Succession planning is the ultimate responsibility of the organization's board, but it can be led by a designated committee with help of the current CEO and other management leaders. Boards that have successfully implemented succession plans understand that these initiatives ultimately affect community perception, donor confidence and the bottom line.
Succession planning can take on multiple forms, including:
Emergency Succession Planning
Emergency succession planning is a plan put in place for the sudden and unexpected departure of key members of leadership often due to illness, disability or death. Every organization should have an emergency succession plan in place. This includes a written document that dictates tasks and responsibilities in the event of an unexpected departure. Matters to consider include signing authorities, relationships with donors and key processes that need to be redeployed to keep the organization functioning. It should clearly state the new internal lines of authority and include a detailed communication plan with external stakeholders.
Pre-departure Succession Planning
Pre-departure succession planning occurs when an organization has a long-standing key member of leadership with a known retirement or exit date in the not-too-distant future. This type of succession planning is highly recommended for organizations who have long-tenured key members of management.

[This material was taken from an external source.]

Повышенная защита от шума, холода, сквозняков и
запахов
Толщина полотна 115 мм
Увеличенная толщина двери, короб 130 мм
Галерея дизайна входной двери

A known departure of a member of leadership should be used as a catalyst for reflection on where the organization is and its vision for the future. Boards should work with the exiting member of management to determine the skills desired in a successor and what tools will be provided to the incoming leader. There also should be a formal onboarding process for the new leader to learn from the exiting leader, ensuring no institutional knowledge is lost in the process.
Strategic Succession Planning
Strategic succession planning is the proactive analysis of the organization's future goals and objectives and how best to reach those milestones by supporting and training current management and staff. Strategic succession planning is a natural offshoot of overall strategic planning. It involves open and honest communication between the board and current president/CEO about the organization's future. Identifying emerging leaders within the organization is an important first step to retaining and developing that talent.

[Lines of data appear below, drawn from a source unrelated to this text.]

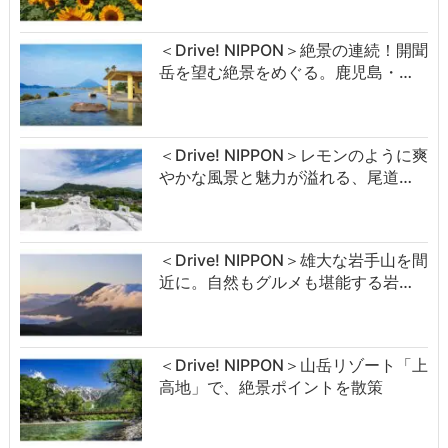
＜Drive! NIPPON＞絶景の連続！開聞
岳を望む絶景をめぐる。鹿児島・…
＜Drive! NIPPON＞レモンのように爽
やかな風景と魅力が溢れる、尾道…
＜Drive! NIPPON＞雄大な岩手山を間
近に。自然もグルメも堪能する岩…
＜Drive! NIPPON＞山岳リゾート「上
高地」で、絶景ポイントを散策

In this scenario, the board assesses the current organizational competencies so that it can provide the necessary training to optimize the capabilities and improve on weaknesses of those already within the organization. It is important to acknowledge that it is not done for the purpose of naming a successor. It is the process of evaluating the health of your management team and its future potential for a smooth leadership transition. It is a proactive approach to anticipating the needs of the organization's future and ensuring the infrastructure is in place to meet those needs.
How Succession Planning Supports Donor Giving
Without a succession plan in place, not-for-profit organizations and tax-exempt organizations are often caught off-guard and become reactionary out of need. This can lead to significant delays in initiatives and mission-based work as staff and the board is focused on filling the immediate gap in leadership. Not only is succession planning important for the organization, but is key to overall donor relations Often, key members of leadership are the main contact for an organization's largest donors. Donors need to feel comfortable with the representative from your organization and confident in the organization's future viability. Making donors aware of the plans in place when key leadership turns over provides comfort to the philanthropic partners of your organization.
Organizations who are serious about their sustainability will give considerable thought to succession planning. Being caught unprepared for turnover in leadership positions exposes an organization to unnecessary risks and challenges. Tax-exempt organizations should embrace succession planning as an exercise in risk mitigation and welcome the opportunity to plan and prioritize for the future.